Sa vie fut un roman. Franco péruvienne, née à Paris le 7 avril 1803, Flora Tristan prétendait descendre de l’empereur Moctezuma II ou être le fruit d’une aventure qu’aurait eue sa mère avec Simón Bolívar. En fait, de son vrai nom Flore Célestine Thérèse Henriette de Moscoso, elle était la fille « naturelle » de Mariano de Tristan y Moscoso, un aristocrate péruvien, et d’Anne-Pierre Laisnay, une petite-bourgeoise parisienne, émigrée en Espagne pendant la Révolution française. À 17 ans, elle se marie par amour avec André Chazal mais l’idylle tourne court : Flora est une femme battue par son mari. Jaloux et violent, ce dernier ira jusqu’à lui perforer un poumon d’un coup de pistolet, en 1838. Victime de violences conjugales, elle réussit à le fuir en 1825, alors qu’elle est enceinte de la dernière de ses trois enfants (2), et obtient la séparation des biens en 1828. À l’époque, le divorce était interdit depuis 1816, sauf pour des manquements graves. Elle se battra toute sa vie pour abolir ces dispositions.
Elle se considère comme une déclassée, une « paria »
Après avoir confié ses enfants à sa mère, elle devient dame de compagnie auprès de ladies anglaises. Pendant dix ans, elle voyage et travaille à se faire l’éducation qu’elle n’a pas reçue dans son enfance. Elle rentre au Pérou en 1833, dans l’espoir de se faire reconnaître par sa famille paternelle, mais son oncle lui dénie l’héritage complet de son père, vu sa condition de « bâtarde ». En tant que fille naturelle, il accepte toutefois de lui verser une pension pendant quelques années. Celle qui se considère comme une déclassée, une « paria », décide alors de rentrer en France après un court séjour à Lima, la capitale du pays.
De retour à Paris en 1835, elle fréquente les cercles littéraires et socialistes de la capitale, dont les réunions de « La Gazette des femmes ». Influencée par les idées socialistes de l’époque, le saint-simonisme, elle va lutter pour l’indépendance, la reconnaissance du travail des femmes et l’amélioration des conditions de la classe ouvrière. Elle devient une figure majeure du débat social en France et du socialisme utopique dans les années 1840.

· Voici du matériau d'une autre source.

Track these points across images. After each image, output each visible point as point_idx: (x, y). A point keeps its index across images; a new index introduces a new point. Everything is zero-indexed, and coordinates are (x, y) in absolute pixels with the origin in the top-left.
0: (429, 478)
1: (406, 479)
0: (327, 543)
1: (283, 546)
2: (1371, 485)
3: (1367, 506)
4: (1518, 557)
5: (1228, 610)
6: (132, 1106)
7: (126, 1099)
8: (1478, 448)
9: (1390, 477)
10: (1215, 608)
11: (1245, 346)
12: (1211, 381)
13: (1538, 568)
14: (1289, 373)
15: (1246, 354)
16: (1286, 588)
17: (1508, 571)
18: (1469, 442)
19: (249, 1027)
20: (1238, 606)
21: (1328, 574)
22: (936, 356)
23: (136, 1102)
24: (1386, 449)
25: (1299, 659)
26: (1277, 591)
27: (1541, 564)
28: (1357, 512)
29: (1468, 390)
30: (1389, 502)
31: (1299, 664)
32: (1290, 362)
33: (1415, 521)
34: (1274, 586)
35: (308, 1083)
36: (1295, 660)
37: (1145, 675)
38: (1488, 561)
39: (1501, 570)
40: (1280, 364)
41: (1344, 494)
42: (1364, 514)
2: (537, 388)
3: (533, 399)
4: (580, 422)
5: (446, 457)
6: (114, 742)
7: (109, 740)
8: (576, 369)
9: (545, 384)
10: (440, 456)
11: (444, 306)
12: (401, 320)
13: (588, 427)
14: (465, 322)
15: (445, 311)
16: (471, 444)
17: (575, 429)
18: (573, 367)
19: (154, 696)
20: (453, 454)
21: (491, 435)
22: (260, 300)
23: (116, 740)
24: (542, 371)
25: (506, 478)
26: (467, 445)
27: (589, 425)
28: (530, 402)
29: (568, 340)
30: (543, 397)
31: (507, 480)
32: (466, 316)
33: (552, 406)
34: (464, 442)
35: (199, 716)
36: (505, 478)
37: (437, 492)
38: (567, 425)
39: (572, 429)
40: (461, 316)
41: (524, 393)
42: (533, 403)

Pour enquêter sur la condition ouvrière et répandre ses idées, Flora Tristan s’engage dans un « tour de France », le circuit traditionnel des apprentis compagnons, qu’elle démarre à Bordeaux du 15 au 20 septembre 1843, et qui l’emmène à Auxerre, Chalon-sur-Saône, Mâcon, Saint-Étienne, Avignon, Marseille, Toulon, Nîmes, Agen (où elle rencontre le poète Jasmin), Toulouse, Montpellier, Béziers, Carcassonne. Elle n’achèvera jamais ce périple. Épuisée de fatigue et malade, elle revient à Bordeaux pour se faire soigner par le professeur Élie Gintrac et meurt prématurément, à 41 ans, de la fièvre typhoïde, le 14 novembre 1844, au domicile du journaliste saint-simonien Charles Lemonnier et de son épouse, Elisa, au 4 rue des Bahutiers. Elle sera enterrée le lendemain au cimetière de la Chartreuse, modestement : ses funérailles ne coûtent que 27 francs.
Injustement restée dans l’ombre de ses camarades masculins, tels Karl Marx ou encore Proudhon, de nos jours, elle compte de plus en plus comme une figure majeure des luttes de la classe ouvrière et pour la condition féminine, partout dans le monde. À Bordeaux, chaque 1er mai, des femmes et des hommes se retrouvent en pèlerinage sur sa tombe, et la bibliothèque de Belcier porte son nom, ainsi que l’un des bâtiments de l’université Montaigne. La plaque dédiée en 2021 à Flora Tristan rue des Bahutiers, s’inscrivait dans le cadre du bicentenaire de l’indépendance du Pérou à Bordeaux, jumelée avec Lima depuis 1956.